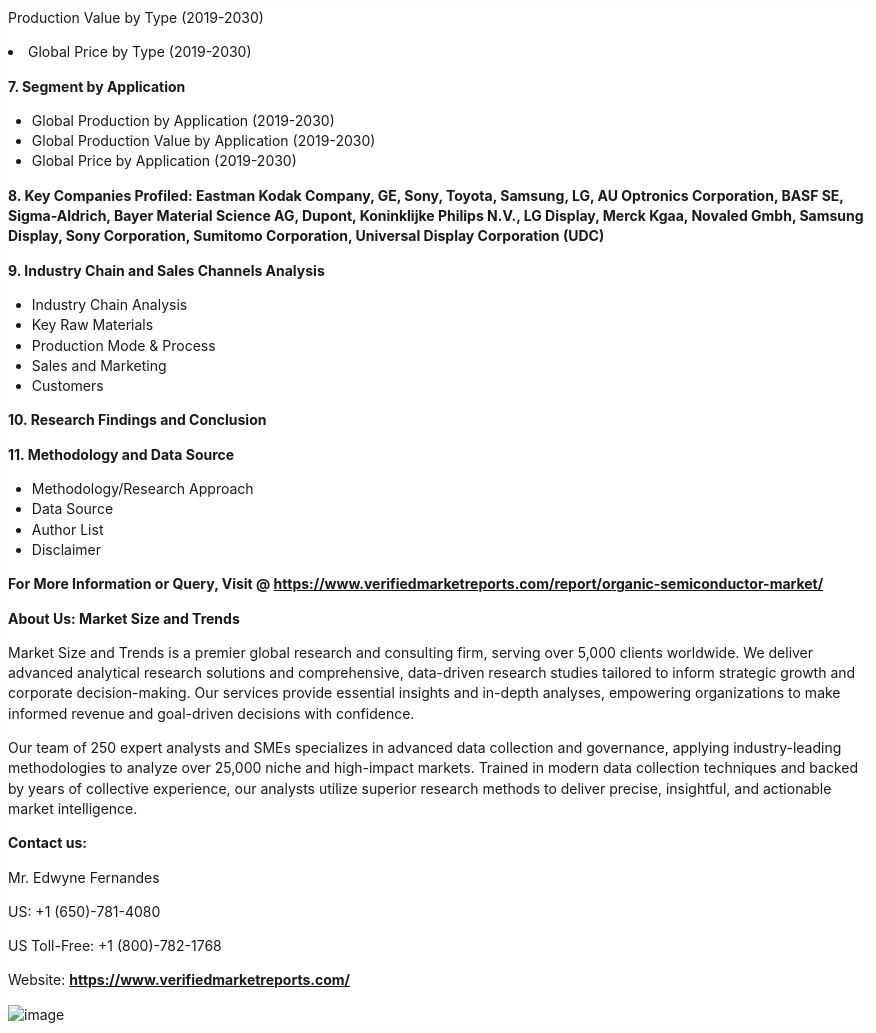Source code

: Production Value by Type (2019-2030)</li><li>Global Price by Type (2019-2030)</li></ul><p><strong>7. Segment by Application</strong></p><ul><li>Global Production by Application (2019-2030)</li><li>Global Production Value by Application (2019-2030)</li><li>Global Price by Application (2019-2030)</li></ul><p><strong>8. Key Companies Profiled: Eastman Kodak Company, GE, Sony, Toyota, Samsung, LG, AU Optronics Corporation, BASF SE, Sigma-Aldrich, Bayer Material Science AG, Dupont, Koninklijke Philips N.V., LG Display, Merck Kgaa, Novaled Gmbh, Samsung Display, Sony Corporation, Sumitomo Corporation, Universal Display Corporation (UDC)</strong></p><p><strong>9. Industry Chain and Sales Channels Analysis</strong></p><ul><li>Industry Chain Analysis</li><li>Key Raw Materials</li><li>Production Mode &amp; Process</li><li>Sales and Marketing</li><li>Customers</li></ul><p><strong>10. Research Findings and Conclusion</strong></p><p><strong>11. Methodology and Data Source</strong></p><ul><li>Methodology/Research Approach</li><li>Data Source</li><li>Author List</li><li>Disclaimer</li></ul></p><p><strong>For More Information or Query, Visit @ <a href="https://www.verifiedmarketreports.com/report/organic-semiconductor-market/">https://www.verifiedmarketreports.com/report/organic-semiconductor-market/</a></strong></p><p><strong>About Us: Market Size and Trends</strong></p><p>Market Size and Trends is a premier global research and consulting firm, serving over 5,000 clients worldwide. We deliver advanced analytical research solutions and comprehensive, data-driven research studies tailored to inform strategic growth and corporate decision-making. Our services provide essential insights and in-depth analyses, empowering organizations to make informed revenue and goal-driven decisions with confidence.</p><p>Our team of 250 expert analysts and SMEs specializes in advanced data collection and governance, applying industry-leading methodologies to analyze over 25,000 niche and high-impact markets. Trained in modern data collection techniques and backed by years of collective experience, our analysts utilize superior research methods to deliver precise, insightful, and actionable market intelligence.</p><p><strong>Contact us:</strong></p><p>Mr. Edwyne Fernandes</p><p>US: +1 (650)-781-4080</p><p>US Toll-Free: +1 (800)-782-1768</p><p>Website: <strong><a href="https://www.verifiedmarketreports.com/">https://www.verifiedmarketreports.com/</a></strong></p>
![image](https://github.com/user-attachments/assets/3bd59306-5b09-417d-89f7-6bbb298788ab)
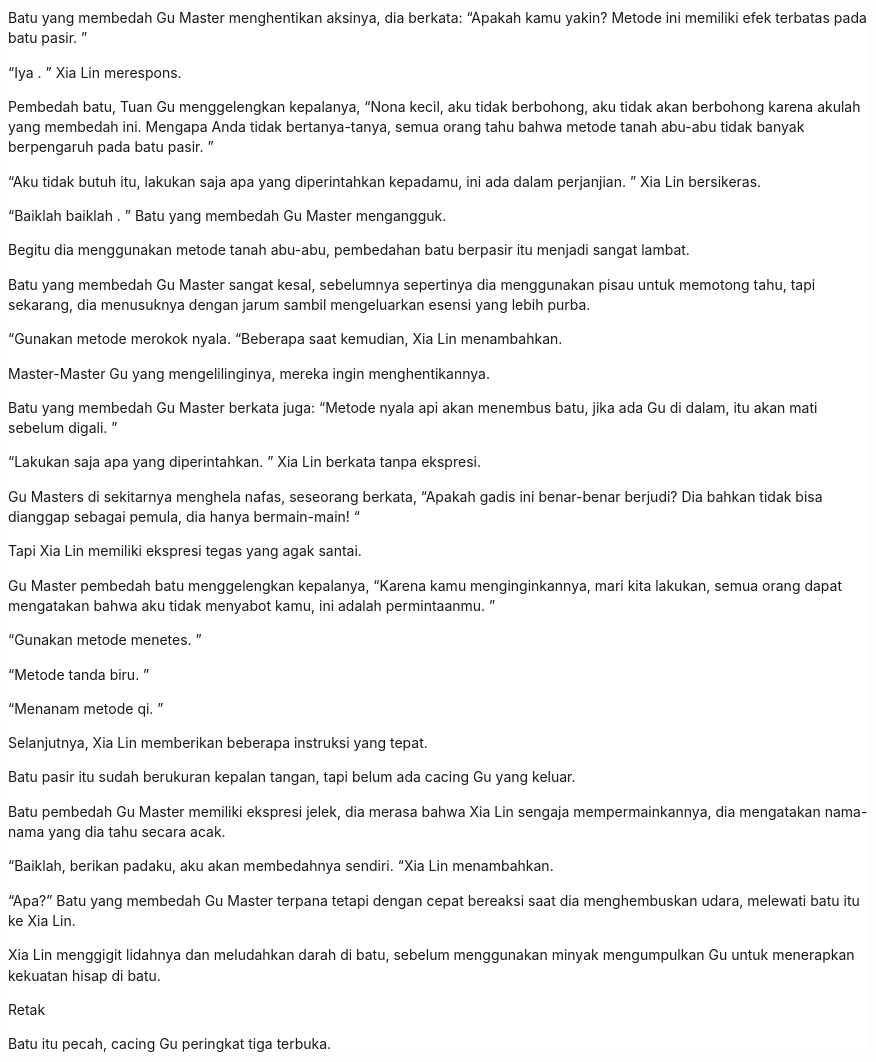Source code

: Batu yang membedah Gu Master menghentikan aksinya, dia berkata: “Apakah kamu yakin? Metode ini memiliki efek terbatas pada batu pasir. ”

“Iya . ” Xia Lin merespons.





Pembedah batu, Tuan Gu menggelengkan kepalanya, “Nona kecil, aku tidak berbohong, aku tidak akan berbohong karena akulah yang membedah ini. Mengapa Anda tidak bertanya-tanya, semua orang tahu bahwa metode tanah abu-abu tidak banyak berpengaruh pada batu pasir. ”

“Aku tidak butuh itu, lakukan saja apa yang diperintahkan kepadamu, ini ada dalam perjanjian. ” Xia Lin bersikeras.

“Baiklah baiklah . ” Batu yang membedah Gu Master mengangguk.

Begitu dia menggunakan metode tanah abu-abu, pembedahan batu berpasir itu menjadi sangat lambat.

Batu yang membedah Gu Master sangat kesal, sebelumnya sepertinya dia menggunakan pisau untuk memotong tahu, tapi sekarang, dia menusuknya dengan jarum sambil mengeluarkan esensi yang lebih purba.

“Gunakan metode merokok nyala. “Beberapa saat kemudian, Xia Lin menambahkan.

Master-Master Gu yang mengelilinginya, mereka ingin menghentikannya.

Batu yang membedah Gu Master berkata juga: “Metode nyala api akan menembus batu, jika ada Gu di dalam, itu akan mati sebelum digali. ”

“Lakukan saja apa yang diperintahkan. ” Xia Lin berkata tanpa ekspresi.

Gu Masters di sekitarnya menghela nafas, seseorang berkata, “Apakah gadis ini benar-benar berjudi? Dia bahkan tidak bisa dianggap sebagai pemula, dia hanya bermain-main! “

Tapi Xia Lin memiliki ekspresi tegas yang agak santai.

Gu Master pembedah batu menggelengkan kepalanya, “Karena kamu menginginkannya, mari kita lakukan, semua orang dapat mengatakan bahwa aku tidak menyabot kamu, ini adalah permintaanmu. ”

“Gunakan metode menetes. ”

“Metode tanda biru. ”

“Menanam metode qi. ”

Selanjutnya, Xia Lin memberikan beberapa instruksi yang tepat.

Batu pasir itu sudah berukuran kepalan tangan, tapi belum ada cacing Gu yang keluar.

Batu pembedah Gu Master memiliki ekspresi jelek, dia merasa bahwa Xia Lin sengaja mempermainkannya, dia mengatakan nama-nama yang dia tahu secara acak.

“Baiklah, berikan padaku, aku akan membedahnya sendiri. “Xia Lin menambahkan.

“Apa?” Batu yang membedah Gu Master terpana tetapi dengan cepat bereaksi saat dia menghembuskan udara, melewati batu itu ke Xia Lin.

Xia Lin menggigit lidahnya dan meludahkan darah di batu, sebelum menggunakan minyak mengumpulkan Gu untuk menerapkan kekuatan hisap di batu.

Retak

Batu itu pecah, cacing Gu peringkat tiga terbuka.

☆ ☆ ☆ ☆

WHAT THE EXERCISE ASKS: In the data above, find the line with "Xia Lin bersikeras." and the line with "Begitu dia menggunakan". Retype both, plus every line between them, exactly.

TASK OUTPUT:
“Aku tidak butuh itu, lakukan saja apa yang diperintahkan kepadamu, ini ada dalam perjanjian. ” Xia Lin bersikeras.

“Baiklah baiklah . ” Batu yang membedah Gu Master mengangguk.

Begitu dia menggunakan metode tanah abu-abu, pembedahan batu berpasir itu menjadi sangat lambat.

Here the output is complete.